** Provided records follows **

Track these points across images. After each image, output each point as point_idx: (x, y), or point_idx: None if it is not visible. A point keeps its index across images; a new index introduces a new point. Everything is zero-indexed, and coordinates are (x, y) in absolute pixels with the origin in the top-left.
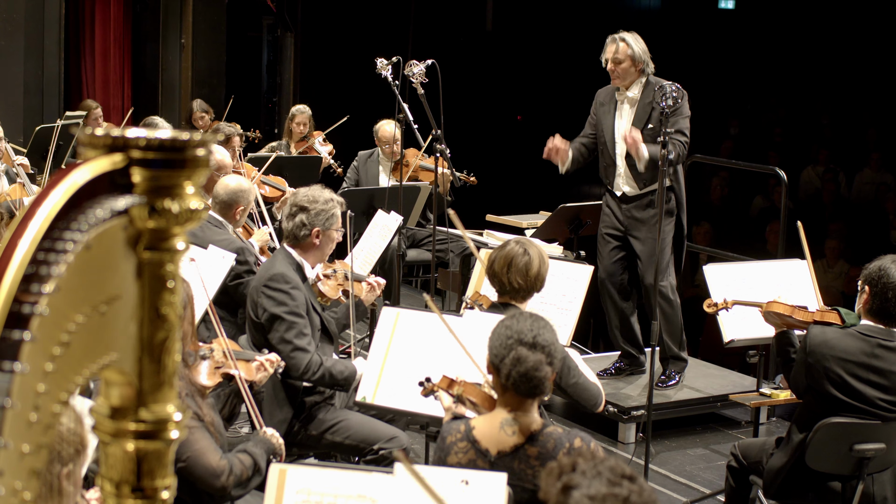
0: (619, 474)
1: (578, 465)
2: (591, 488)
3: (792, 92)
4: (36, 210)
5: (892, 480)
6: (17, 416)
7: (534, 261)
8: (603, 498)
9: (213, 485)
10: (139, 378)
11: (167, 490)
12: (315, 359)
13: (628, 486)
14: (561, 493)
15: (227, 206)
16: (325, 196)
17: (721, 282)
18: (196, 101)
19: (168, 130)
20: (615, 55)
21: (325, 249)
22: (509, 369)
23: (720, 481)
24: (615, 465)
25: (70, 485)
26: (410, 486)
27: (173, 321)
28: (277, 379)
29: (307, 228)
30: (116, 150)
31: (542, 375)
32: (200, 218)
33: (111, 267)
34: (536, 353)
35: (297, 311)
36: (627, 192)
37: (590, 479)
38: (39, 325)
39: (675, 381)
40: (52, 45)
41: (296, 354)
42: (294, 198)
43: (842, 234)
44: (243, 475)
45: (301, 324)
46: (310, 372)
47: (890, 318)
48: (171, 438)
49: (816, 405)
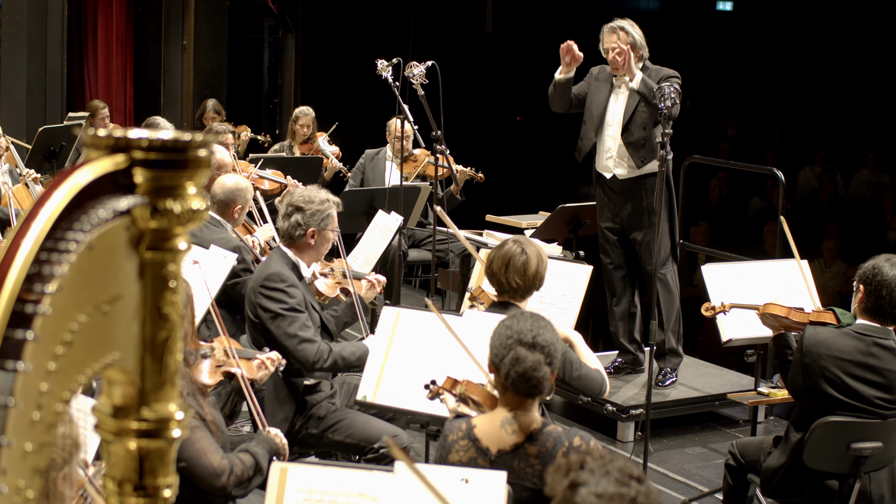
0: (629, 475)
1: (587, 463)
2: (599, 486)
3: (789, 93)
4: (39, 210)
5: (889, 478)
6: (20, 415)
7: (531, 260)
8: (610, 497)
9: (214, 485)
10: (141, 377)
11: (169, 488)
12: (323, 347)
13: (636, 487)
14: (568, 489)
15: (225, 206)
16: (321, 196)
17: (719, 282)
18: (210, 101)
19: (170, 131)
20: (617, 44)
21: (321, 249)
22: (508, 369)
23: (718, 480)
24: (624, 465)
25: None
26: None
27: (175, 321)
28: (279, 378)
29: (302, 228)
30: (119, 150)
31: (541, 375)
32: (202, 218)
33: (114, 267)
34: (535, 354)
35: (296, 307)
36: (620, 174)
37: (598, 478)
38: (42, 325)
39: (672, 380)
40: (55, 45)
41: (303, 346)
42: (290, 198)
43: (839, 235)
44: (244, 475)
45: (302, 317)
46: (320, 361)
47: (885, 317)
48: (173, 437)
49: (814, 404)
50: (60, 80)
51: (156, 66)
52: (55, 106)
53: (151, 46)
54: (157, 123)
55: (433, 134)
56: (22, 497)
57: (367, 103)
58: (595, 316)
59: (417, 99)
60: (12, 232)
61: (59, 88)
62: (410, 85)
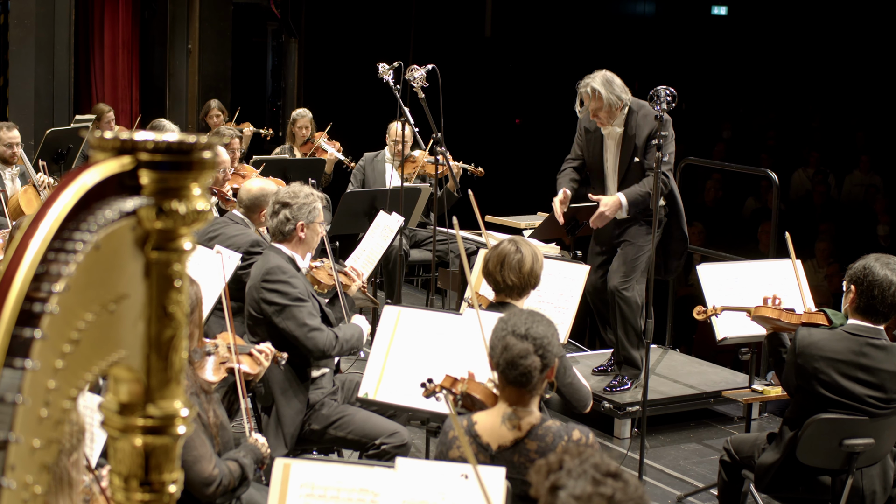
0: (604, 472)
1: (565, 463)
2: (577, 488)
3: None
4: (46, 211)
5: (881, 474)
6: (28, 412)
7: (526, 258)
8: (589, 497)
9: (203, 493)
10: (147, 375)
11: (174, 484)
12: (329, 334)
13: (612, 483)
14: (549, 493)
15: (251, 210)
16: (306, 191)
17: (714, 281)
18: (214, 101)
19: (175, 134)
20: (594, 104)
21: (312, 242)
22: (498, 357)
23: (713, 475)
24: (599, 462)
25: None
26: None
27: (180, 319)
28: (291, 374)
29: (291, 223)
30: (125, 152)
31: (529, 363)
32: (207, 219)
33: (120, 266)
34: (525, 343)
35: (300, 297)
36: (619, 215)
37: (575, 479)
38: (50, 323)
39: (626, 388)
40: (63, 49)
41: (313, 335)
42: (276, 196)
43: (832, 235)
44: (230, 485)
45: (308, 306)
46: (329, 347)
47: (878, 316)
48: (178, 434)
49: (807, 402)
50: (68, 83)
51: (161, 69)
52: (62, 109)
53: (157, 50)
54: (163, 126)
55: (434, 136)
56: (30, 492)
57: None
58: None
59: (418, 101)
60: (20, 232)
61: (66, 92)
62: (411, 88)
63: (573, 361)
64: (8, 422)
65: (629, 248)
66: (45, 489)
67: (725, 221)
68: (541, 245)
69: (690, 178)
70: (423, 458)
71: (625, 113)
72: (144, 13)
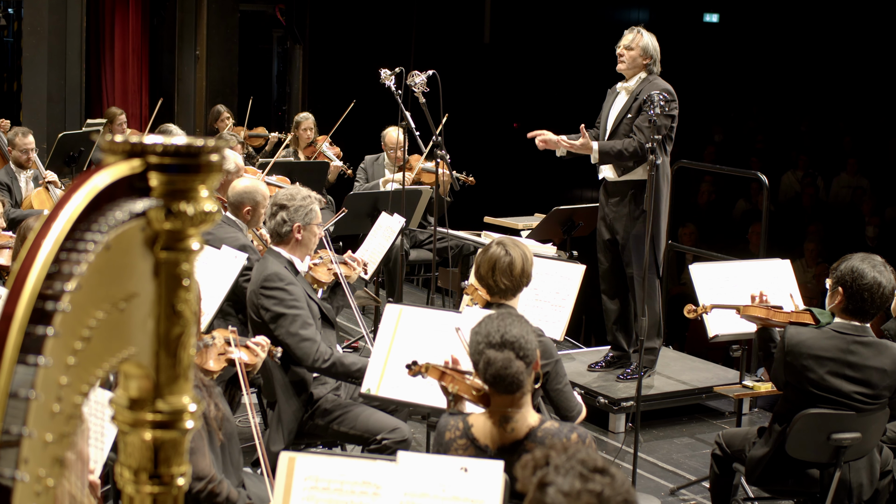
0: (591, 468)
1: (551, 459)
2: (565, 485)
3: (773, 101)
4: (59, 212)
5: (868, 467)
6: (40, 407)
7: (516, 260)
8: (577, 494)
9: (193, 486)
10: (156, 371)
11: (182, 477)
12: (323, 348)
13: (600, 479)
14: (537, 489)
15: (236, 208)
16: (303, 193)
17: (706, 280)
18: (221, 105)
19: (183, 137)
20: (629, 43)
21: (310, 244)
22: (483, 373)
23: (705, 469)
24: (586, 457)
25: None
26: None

** End of Provided records **
** Provided records follows **

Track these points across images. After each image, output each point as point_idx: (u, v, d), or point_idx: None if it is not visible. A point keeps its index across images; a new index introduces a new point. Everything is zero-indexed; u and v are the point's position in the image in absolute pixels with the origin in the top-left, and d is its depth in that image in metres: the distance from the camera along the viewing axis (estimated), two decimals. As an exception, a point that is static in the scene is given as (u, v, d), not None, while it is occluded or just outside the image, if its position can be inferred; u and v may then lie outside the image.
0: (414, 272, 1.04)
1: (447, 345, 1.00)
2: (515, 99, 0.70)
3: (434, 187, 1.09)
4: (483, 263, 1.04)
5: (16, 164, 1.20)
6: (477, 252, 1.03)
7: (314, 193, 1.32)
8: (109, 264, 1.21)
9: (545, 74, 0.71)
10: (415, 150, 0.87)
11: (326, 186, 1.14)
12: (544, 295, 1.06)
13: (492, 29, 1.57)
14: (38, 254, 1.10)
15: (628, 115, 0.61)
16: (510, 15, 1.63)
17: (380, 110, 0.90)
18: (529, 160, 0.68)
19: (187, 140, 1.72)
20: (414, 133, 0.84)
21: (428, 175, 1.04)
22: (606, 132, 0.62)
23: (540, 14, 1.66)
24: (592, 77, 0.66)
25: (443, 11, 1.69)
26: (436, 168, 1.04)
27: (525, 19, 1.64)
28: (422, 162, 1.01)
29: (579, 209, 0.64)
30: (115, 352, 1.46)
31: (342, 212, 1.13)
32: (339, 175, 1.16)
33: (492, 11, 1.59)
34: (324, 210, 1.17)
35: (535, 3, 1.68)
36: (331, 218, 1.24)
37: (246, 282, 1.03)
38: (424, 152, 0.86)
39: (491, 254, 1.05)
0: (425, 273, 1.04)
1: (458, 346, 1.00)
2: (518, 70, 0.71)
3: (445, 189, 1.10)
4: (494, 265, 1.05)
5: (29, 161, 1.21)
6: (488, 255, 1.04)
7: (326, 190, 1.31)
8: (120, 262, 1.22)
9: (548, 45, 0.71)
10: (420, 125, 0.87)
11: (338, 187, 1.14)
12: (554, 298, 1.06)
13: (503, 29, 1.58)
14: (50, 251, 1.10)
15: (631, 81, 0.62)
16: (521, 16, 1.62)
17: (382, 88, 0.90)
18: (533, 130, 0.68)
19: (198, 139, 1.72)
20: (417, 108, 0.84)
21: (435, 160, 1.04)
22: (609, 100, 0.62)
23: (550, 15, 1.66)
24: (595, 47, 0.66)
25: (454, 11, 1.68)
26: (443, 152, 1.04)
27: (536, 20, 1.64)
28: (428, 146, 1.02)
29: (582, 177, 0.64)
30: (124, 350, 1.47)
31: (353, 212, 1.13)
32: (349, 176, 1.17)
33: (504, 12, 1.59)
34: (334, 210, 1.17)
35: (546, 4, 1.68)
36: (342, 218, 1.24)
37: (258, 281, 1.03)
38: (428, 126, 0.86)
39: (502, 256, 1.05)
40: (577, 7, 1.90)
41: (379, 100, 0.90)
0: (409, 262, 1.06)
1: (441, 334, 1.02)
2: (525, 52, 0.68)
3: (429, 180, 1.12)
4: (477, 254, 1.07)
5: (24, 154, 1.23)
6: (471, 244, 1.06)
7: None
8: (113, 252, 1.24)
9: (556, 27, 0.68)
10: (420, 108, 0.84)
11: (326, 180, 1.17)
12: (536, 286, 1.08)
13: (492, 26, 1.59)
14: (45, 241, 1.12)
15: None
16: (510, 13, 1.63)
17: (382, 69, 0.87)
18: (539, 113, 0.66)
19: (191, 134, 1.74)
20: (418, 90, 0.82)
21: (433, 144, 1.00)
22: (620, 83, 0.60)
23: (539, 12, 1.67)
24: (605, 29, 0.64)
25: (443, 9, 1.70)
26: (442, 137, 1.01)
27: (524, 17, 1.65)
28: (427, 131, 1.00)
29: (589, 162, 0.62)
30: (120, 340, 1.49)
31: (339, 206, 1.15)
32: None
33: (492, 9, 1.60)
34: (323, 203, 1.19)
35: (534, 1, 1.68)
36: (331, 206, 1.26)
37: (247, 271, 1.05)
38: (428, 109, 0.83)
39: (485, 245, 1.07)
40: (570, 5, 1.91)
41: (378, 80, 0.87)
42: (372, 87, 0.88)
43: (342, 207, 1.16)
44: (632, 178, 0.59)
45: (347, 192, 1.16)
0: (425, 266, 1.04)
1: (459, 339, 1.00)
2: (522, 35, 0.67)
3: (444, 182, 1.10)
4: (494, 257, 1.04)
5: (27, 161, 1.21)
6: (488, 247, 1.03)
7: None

** End of Provided records **
** Provided records follows **

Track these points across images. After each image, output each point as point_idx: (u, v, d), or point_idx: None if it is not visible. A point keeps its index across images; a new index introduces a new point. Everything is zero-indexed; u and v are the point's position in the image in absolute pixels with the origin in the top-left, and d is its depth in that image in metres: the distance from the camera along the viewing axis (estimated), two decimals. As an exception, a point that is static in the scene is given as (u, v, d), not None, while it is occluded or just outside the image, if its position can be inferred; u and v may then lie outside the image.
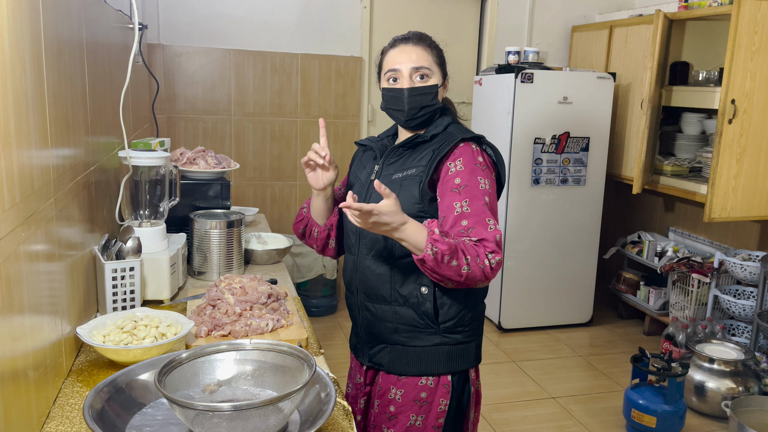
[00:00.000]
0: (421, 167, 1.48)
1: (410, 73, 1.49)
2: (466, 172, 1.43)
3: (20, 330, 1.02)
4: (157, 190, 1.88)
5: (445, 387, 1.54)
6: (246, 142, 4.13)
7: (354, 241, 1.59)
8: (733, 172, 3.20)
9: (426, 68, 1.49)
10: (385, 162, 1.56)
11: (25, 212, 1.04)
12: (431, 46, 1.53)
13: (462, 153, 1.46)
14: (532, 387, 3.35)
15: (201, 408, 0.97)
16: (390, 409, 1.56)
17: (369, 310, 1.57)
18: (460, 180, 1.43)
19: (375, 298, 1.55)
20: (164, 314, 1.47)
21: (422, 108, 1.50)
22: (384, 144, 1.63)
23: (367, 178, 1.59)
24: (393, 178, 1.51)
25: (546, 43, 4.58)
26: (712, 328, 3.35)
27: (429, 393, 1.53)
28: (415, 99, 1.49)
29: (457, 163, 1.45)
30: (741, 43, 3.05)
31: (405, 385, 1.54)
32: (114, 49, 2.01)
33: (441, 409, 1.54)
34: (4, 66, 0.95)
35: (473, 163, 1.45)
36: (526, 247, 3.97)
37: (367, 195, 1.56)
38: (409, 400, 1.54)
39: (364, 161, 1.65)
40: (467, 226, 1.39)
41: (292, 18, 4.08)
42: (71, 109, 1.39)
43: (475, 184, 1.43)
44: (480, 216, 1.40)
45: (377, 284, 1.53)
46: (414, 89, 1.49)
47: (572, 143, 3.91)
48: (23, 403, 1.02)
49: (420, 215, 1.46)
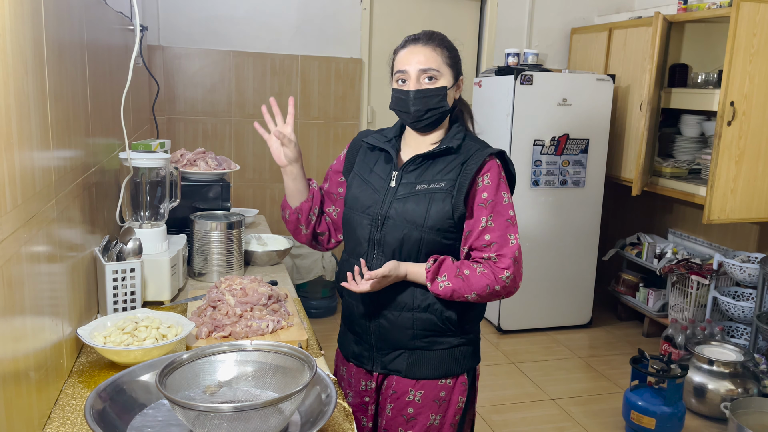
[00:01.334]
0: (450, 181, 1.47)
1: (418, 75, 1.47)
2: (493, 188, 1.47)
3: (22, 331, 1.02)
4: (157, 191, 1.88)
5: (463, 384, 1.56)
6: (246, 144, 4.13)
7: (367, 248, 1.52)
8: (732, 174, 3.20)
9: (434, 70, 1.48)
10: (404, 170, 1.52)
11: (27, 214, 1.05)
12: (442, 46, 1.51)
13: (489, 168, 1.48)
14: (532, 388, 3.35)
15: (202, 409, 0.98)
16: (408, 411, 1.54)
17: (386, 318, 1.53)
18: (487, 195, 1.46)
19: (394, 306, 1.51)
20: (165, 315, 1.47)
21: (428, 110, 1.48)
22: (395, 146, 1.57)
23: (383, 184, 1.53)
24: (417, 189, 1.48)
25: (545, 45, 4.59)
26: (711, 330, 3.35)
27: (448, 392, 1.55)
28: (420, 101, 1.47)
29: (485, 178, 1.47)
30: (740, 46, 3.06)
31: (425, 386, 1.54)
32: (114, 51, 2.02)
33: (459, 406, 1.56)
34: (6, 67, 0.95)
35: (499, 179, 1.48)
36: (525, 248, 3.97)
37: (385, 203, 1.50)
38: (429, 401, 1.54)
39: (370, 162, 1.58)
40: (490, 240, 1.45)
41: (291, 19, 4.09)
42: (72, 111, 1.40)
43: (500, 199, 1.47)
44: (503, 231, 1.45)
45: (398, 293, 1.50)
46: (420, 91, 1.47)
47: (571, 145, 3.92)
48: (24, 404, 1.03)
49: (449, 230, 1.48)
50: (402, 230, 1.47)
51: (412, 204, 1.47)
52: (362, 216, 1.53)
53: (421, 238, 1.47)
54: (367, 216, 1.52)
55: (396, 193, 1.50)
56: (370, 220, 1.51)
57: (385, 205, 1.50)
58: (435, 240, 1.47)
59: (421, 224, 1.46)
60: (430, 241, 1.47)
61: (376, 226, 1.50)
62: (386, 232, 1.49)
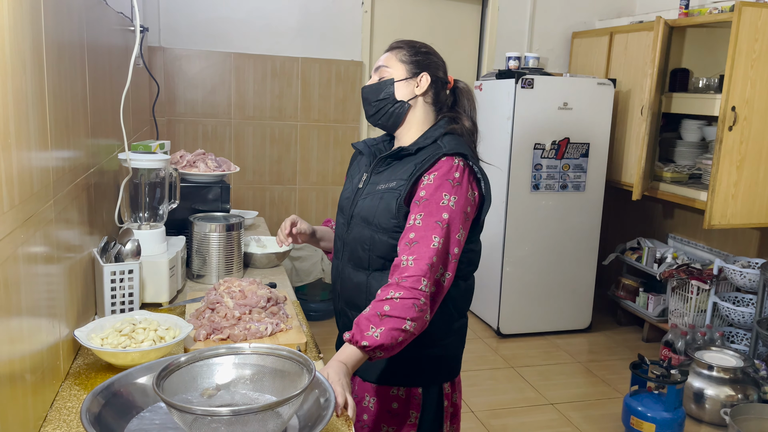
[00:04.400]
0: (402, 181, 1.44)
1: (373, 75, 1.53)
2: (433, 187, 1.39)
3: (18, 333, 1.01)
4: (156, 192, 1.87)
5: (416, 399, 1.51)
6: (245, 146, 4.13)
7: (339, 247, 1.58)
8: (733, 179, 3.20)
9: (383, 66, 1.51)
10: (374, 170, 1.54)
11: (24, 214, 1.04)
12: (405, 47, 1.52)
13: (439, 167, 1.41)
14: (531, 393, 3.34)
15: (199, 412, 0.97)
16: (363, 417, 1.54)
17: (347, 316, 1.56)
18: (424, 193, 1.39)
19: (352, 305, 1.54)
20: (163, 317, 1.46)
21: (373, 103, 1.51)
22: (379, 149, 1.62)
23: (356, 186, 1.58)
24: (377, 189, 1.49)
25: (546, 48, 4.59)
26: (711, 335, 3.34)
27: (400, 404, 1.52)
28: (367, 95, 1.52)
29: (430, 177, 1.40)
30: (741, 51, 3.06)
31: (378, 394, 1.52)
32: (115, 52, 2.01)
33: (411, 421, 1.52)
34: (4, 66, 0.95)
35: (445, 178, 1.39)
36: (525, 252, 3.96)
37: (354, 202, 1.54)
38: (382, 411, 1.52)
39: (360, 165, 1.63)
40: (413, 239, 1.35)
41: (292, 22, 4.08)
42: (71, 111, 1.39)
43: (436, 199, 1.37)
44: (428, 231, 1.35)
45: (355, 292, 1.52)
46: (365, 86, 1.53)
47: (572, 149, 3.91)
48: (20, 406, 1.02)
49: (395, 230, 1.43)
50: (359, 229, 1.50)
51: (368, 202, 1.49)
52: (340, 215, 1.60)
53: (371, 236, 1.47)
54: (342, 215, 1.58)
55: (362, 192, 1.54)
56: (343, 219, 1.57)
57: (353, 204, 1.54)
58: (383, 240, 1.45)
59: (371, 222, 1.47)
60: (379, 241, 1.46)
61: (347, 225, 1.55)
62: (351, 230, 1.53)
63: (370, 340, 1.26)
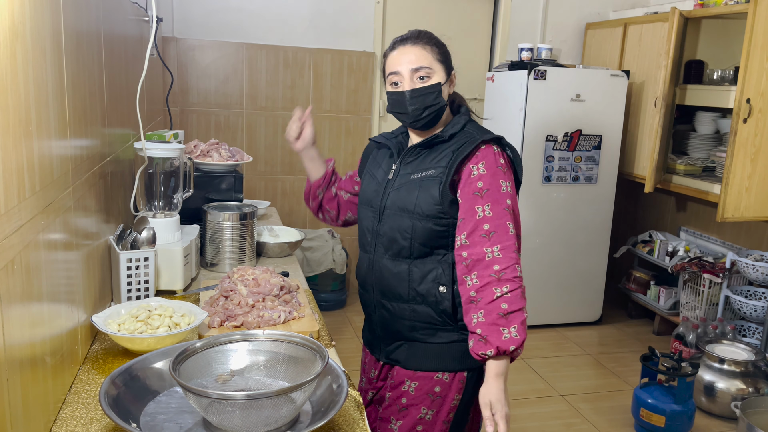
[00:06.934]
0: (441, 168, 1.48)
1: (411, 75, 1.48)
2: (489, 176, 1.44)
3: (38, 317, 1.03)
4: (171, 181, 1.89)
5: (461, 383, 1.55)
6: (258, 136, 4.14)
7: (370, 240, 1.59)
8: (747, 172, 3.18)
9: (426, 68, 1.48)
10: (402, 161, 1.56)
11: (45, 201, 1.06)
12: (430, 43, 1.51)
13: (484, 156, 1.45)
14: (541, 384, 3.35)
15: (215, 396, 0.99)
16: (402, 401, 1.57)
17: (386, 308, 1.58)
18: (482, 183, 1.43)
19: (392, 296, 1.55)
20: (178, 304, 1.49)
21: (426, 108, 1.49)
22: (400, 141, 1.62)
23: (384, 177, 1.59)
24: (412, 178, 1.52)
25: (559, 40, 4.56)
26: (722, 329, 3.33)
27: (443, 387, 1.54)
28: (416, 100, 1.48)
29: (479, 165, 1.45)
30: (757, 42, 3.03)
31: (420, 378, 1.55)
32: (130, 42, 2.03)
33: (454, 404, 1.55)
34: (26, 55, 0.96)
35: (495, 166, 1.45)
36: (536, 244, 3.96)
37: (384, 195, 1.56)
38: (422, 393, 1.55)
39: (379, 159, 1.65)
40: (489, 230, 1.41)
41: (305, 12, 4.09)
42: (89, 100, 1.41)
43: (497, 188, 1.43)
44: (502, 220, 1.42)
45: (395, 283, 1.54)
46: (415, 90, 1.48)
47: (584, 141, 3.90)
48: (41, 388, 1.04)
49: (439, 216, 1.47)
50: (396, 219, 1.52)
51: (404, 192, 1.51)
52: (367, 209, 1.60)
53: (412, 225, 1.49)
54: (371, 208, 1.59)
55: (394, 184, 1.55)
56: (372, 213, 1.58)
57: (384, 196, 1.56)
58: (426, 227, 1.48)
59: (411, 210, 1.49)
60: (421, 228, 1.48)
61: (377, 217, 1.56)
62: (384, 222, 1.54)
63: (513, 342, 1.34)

** End of Provided records **

What is needed:
Quote the data above from the line containing "35: (535, 3, 1.68)" to the line containing "43: (342, 207, 1.16)", inclusive, and stop.

Finished task:
35: (535, 3, 1.68)
36: (331, 218, 1.24)
37: (246, 282, 1.03)
38: (424, 152, 0.86)
39: (491, 254, 1.05)
0: (425, 273, 1.04)
1: (458, 346, 1.00)
2: (518, 70, 0.71)
3: (445, 189, 1.10)
4: (494, 265, 1.05)
5: (29, 161, 1.21)
6: (488, 255, 1.04)
7: (326, 190, 1.31)
8: (120, 262, 1.22)
9: (548, 45, 0.71)
10: (420, 125, 0.87)
11: (338, 187, 1.14)
12: (554, 298, 1.06)
13: (503, 29, 1.58)
14: (50, 251, 1.10)
15: (631, 81, 0.62)
16: (521, 16, 1.62)
17: (382, 88, 0.90)
18: (533, 130, 0.68)
19: (198, 139, 1.72)
20: (417, 108, 0.84)
21: (435, 160, 1.04)
22: (609, 100, 0.62)
23: (550, 15, 1.66)
24: (595, 47, 0.66)
25: (454, 11, 1.68)
26: (443, 152, 1.04)
27: (536, 20, 1.64)
28: (428, 146, 1.02)
29: (582, 177, 0.64)
30: (124, 350, 1.47)
31: (353, 212, 1.13)
32: (349, 176, 1.17)
33: (504, 12, 1.59)
34: (334, 210, 1.17)
35: (546, 4, 1.68)
36: (342, 218, 1.24)
37: (258, 281, 1.03)
38: (428, 126, 0.86)
39: (502, 256, 1.05)
40: (577, 7, 1.90)
41: (379, 100, 0.90)
0: (409, 262, 1.06)
1: (441, 334, 1.02)
2: (525, 52, 0.68)
3: (429, 180, 1.12)
4: (477, 254, 1.07)
5: (24, 154, 1.23)
6: (471, 244, 1.06)
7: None
8: (113, 252, 1.24)
9: (556, 27, 0.68)
10: (420, 108, 0.84)
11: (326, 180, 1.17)
12: (536, 286, 1.08)
13: (492, 26, 1.59)
14: (45, 241, 1.12)
15: None
16: (510, 13, 1.63)
17: (382, 69, 0.87)
18: (539, 113, 0.66)
19: (191, 134, 1.74)
20: (418, 90, 0.82)
21: (433, 144, 1.00)
22: (620, 83, 0.60)
23: (539, 12, 1.67)
24: (605, 29, 0.64)
25: (443, 9, 1.70)
26: (442, 137, 1.01)
27: (524, 17, 1.65)
28: (427, 131, 1.00)
29: (589, 162, 0.62)
30: (120, 340, 1.49)
31: (339, 206, 1.15)
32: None
33: (492, 9, 1.60)
34: (323, 203, 1.19)
35: (534, 1, 1.68)
36: (331, 206, 1.26)
37: (247, 271, 1.05)
38: (428, 109, 0.83)
39: (485, 245, 1.07)
40: (570, 5, 1.91)
41: (378, 80, 0.87)
42: (372, 87, 0.88)
43: (342, 207, 1.16)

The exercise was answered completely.